**Brief:**
Update the lines below by replacing "Início" with "Página inicial" wherever it occurs, keeping everything else the same.

+ + +

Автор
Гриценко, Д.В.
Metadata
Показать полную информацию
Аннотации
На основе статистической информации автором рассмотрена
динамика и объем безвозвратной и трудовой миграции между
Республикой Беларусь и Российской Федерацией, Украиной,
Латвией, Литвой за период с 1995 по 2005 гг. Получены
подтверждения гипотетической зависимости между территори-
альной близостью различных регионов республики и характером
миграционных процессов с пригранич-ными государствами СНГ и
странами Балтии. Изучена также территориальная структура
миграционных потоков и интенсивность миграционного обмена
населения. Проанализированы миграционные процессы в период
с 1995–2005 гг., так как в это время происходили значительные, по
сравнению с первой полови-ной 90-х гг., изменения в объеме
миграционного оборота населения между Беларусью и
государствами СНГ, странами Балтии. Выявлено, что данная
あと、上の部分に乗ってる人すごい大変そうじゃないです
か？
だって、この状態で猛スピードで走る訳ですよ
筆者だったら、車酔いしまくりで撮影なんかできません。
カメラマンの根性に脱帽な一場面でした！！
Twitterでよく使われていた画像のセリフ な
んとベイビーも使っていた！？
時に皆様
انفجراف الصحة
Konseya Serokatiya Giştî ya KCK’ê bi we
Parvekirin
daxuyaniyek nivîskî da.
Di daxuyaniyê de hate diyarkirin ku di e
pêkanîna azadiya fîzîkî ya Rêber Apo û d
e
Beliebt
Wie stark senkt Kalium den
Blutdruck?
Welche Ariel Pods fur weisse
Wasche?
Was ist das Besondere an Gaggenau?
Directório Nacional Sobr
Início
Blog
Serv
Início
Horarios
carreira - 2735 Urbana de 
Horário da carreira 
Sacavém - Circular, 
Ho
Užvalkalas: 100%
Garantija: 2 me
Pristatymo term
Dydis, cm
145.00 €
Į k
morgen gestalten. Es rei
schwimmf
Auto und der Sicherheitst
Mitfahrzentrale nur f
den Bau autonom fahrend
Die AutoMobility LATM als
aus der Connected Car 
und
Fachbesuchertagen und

+ + +

**Response:**
Автор
Гриценко, Д.В.
Metadata
Показать полную информацию
Аннотации
На основе статистической информации автором рассмотрена
динамика и объем безвозвратной и трудовой миграции между
Республикой Беларусь и Российской Федерацией, Украиной,
Латвией, Литвой за период с 1995 по 2005 гг. Получены
подтверждения гипотетической зависимости между территори-
альной близостью различных регионов республики и характером
миграционных процессов с пригранич-ными государствами СНГ и
странами Балтии. Изучена также территориальная структура
миграционных потоков и интенсивность миграционного обмена
населения. Проанализированы миграционные процессы в период
с 1995–2005 гг., так как в это время происходили значительные, по
сравнению с первой полови-ной 90-х гг., изменения в объеме
миграционного оборота населения между Беларусью и
государствами СНГ, странами Балтии. Выявлено, что данная
あと、上の部分に乗ってる人すごい大変そうじゃないです
か？
だって、この状態で猛スピードで走る訳ですよ
筆者だったら、車酔いしまくりで撮影なんかできません。
カメラマンの根性に脱帽な一場面でした！！
Twitterでよく使われていた画像のセリフ な
んとベイビーも使っていた！？
時に皆様
انفجراف الصحة
Konseya Serokatiya Giştî ya KCK’ê bi we
Parvekirin
daxuyaniyek nivîskî da.
Di daxuyaniyê de hate diyarkirin ku di e
pêkanîna azadiya fîzîkî ya Rêber Apo û d
e
Beliebt
Wie stark senkt Kalium den
Blutdruck?
Welche Ariel Pods fur weisse
Wasche?
Was ist das Besondere an Gaggenau?
Directório Nacional Sobr
Página inicial
Blog
Serv
Página inicial
Horarios
carreira - 2735 Urbana de 
Horário da carreira 
Sacavém - Circular, 
Ho
Užvalkalas: 100%
Garantija: 2 me
Pristatymo term
Dydis, cm
145.00 €
Į k
morgen gestalten. Es rei
schwimmf
Auto und der Sicherheitst
Mitfahrzentrale nur f
den Bau autonom fahrend
Die AutoMobility LATM als
aus der Connected Car 
und
Fachbesuchertagen und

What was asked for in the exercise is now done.